What will happen? Well the federal government's attack on the Australian communications providers won't stop anytime soon - they still have no idea (at least according to their public statements) of the chaos they are currently causing let alone the likely ramifications of that. Telstra Retail will not stop what they are doing for at least twelve months because the federal governments attacks have left them with no option.....and so 'down the line'....Telstra Retail reacts to government attacks forcing all other providers to react to Telstra attacks resulting in.......
.....well, at least it's a great time to buy network delivery components....but will their be any point in operating a network that doesn't deliver any return?
This is nice - I was waiting to read of such news of discounts. Of course, news of reductions itself doesn't count until it percolates in to the monthly fee I am offered. But worth staying tuned to find out.
Perhaps - but the point of the planned PoPs is to assist us with business links in those countries which doesn't really affect our business with Optus other than to increase the fibre links we sell in Australia.

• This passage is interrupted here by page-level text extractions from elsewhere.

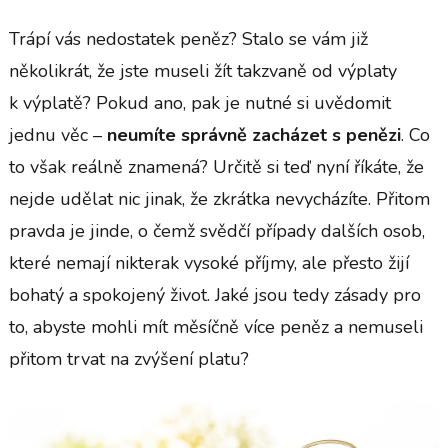
Trápí vás nedostatek peněz? Stalo se vám již
několikrát, že jste museli žít takzvaně od výplaty
k výplatě? Pokud ano, pak je nutné si uvědomit
jednu věc –
neumíte správně zacházet s penězi
. Co
to však reálně znamená? Určitě si teď nyní říkáte, že
nejde udělat nic jinak, že zkrátka nevycházíte. Přitom
pravda je jinde, o čemž svědčí případy dalších osob,
které nemají nikterak vysoké příjmy, ale přesto žijí
bohatý a spokojený život. Jaké jsou tedy zásady pro
to, abyste mohli mít měsíčně více peněz a nemuseli
přitom trvat na zvýšení platu?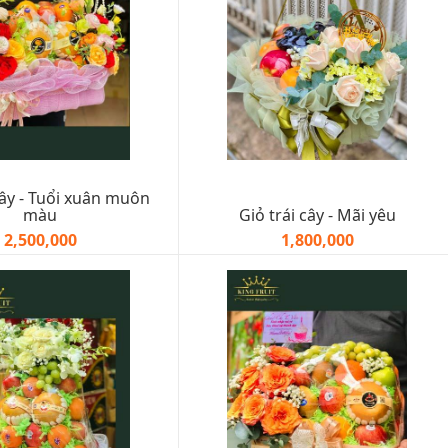
cây - Tuổi xuân muôn
màu
Giỏ trái cây - Mãi yêu
2,500,000
1,800,000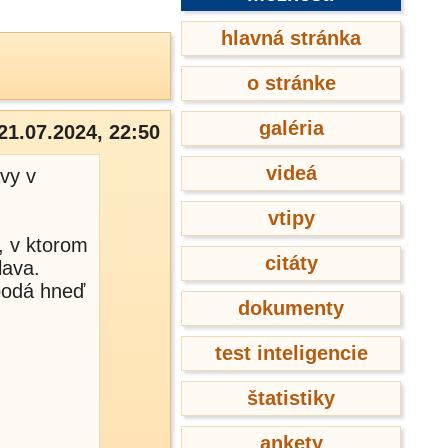
hlavná stránka
o stránke
galéria
21.07.2024, 22:50
videá
vy v
vtipy
, v ktorom
citáty
lava.
podá hneď
dokumenty
test inteligencie
štatistiky
ankety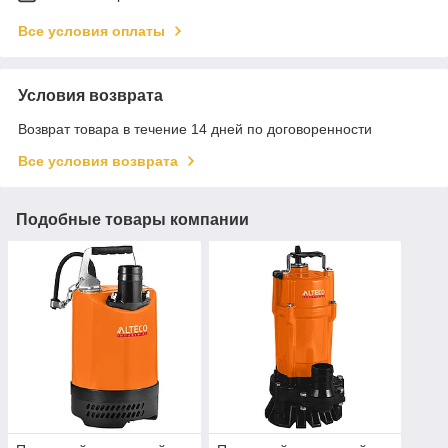
Все условия оплаты
Условия возврата
Возврат товара в течение 14 дней по договоренности
Все условия возврата
Подобные товары компании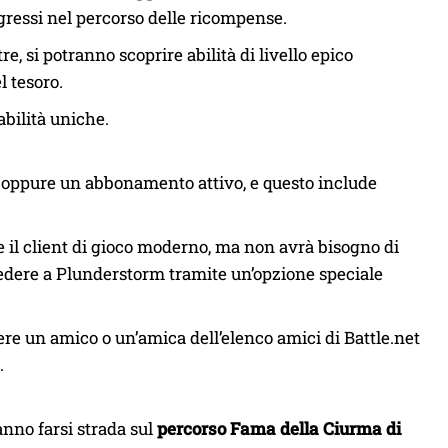
gressi nel percorso delle ricompense.
ltre, si potranno scoprire abilità di livello epico
l tesoro.
abilità uniche.
o oppure un abbonamento attivo, e questo include
e il client di gioco moderno, ma non avrà bisogno di
cedere a Plunderstorm tramite un’opzione speciale
gere un amico o un’amica dell’elenco amici di Battle.net
.
anno farsi strada sul
percorso Fama della Ciurma di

Yes, as you've been kind enough to mention in this blog prior.
Still, given the conventional thinking that such suppliers seem to be guilty of, perhaps that was the premature conclusion they came to. If there is any reading of your musings going on at Optus and Verizon, surely they're concerned regarding the news of other potential IP suppliers.
We run Exetel as an 'open' company in that we share with our suppliers whatever information is not obtained under 'do not disclose' conditions.
So Verizon is well aware that we are looking at alternatives as we have advised them 2 months ago as our contract requires us to do that we were terminating the circuits and we have advised Optus on the same basis.
Despite old fashioned 'secrecy' habits we have never operated that way - not because we are 'special' but because we can't see any point in not sharing all possible information with people you do business with.
Mind you - we don't find our suppliers reciprocate our open attitudes - but then they don't have the same levels of freedom that we do.
Great news that you're getting lower wholesale / buy prices and thus can potentially increase your margins. I'm happy with what I'm paying so not waiting for a price drop.
However, I was wondering after reading "One thing has become evident - that's the loss of two of the very best 'account managers' from two of our major suppliers." Would you consider offering those staff a job? Great staff are hard to come by and they may be interested in working with a team that has the flexibility to rapidly change the product / associated services (billing, reporting etc) to match the market.
1. If we have been observing Exetels movements it has indeed passed Optus Wholesale savings on to the consumer, this week, accordingly; leaving a reduction in TW much overdue. - That this can similarly happen, is highly critical.
2. `$88.95 a month'-including home wire basic-for ADSL2\'entry level', is inconceivable.
(it escapes my faculties of reason)
..But then, so is 'not shaping' in adressing today's consumer
3. I'd be curious how many 'TE-2D' did 'Australia purchase' within the intake of Oct2010 ?
4. +Does the changes in pricing presentation requested by the ACCC, stem or aid Exetel sales, or makes any difference?